> _Images with localized body landmarks_
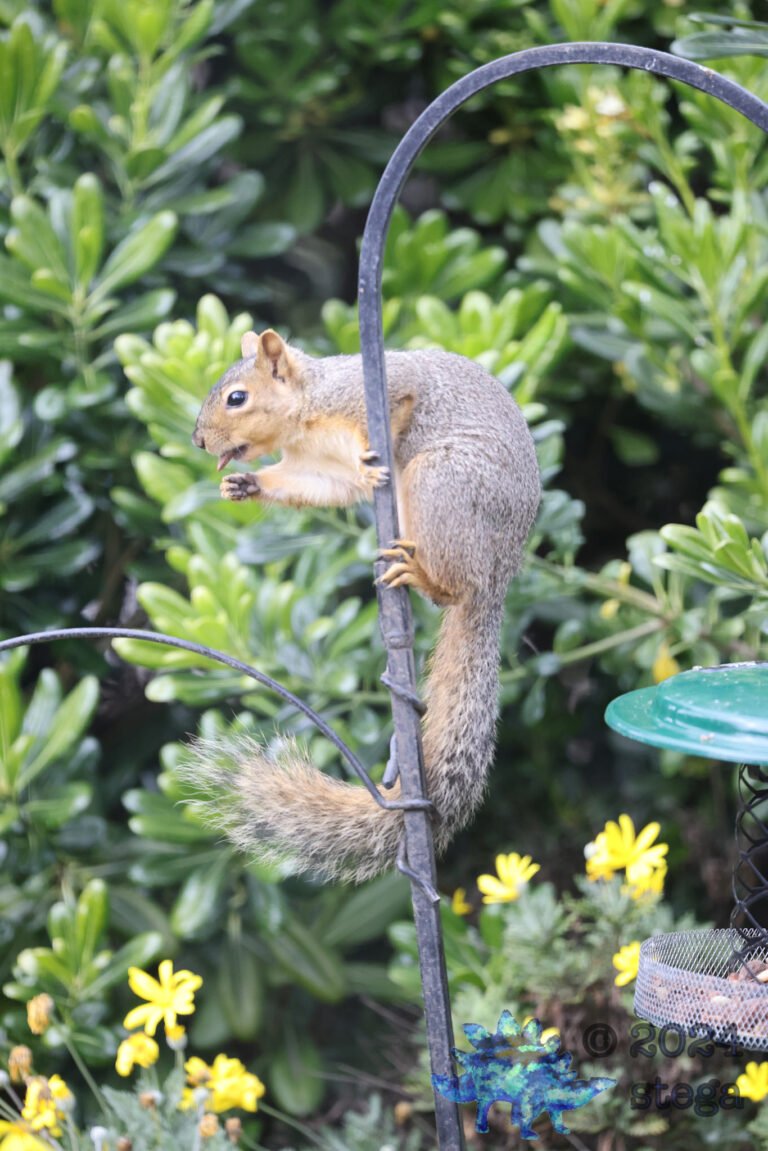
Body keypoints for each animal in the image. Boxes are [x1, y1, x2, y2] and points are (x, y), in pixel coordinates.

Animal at [188, 328, 541, 883]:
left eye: (236, 398)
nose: (198, 441)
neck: (305, 414)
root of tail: (499, 575)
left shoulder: (372, 391)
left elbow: (399, 399)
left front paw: (368, 457)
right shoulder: (319, 469)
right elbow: (326, 484)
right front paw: (247, 483)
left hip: (444, 481)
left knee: (455, 588)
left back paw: (422, 574)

> _WORK ITEM_
Retype each entry exactly. No pictures.

> _ANSWER SECTION_
Body keypoints for each animal in the image. Boxes are [x1, y1, x2, y2] and points are (x, y), in pixel coordinates.

Animal at [188, 328, 541, 883]:
left eye: (236, 398)
nose: (198, 441)
neck: (305, 414)
root of tail: (499, 575)
left shoulder: (372, 391)
left elbow: (399, 399)
left front paw: (368, 457)
right shoulder: (319, 469)
right elbow: (326, 484)
right front paw: (247, 483)
left hip: (444, 481)
left knee: (455, 588)
left back paw: (422, 574)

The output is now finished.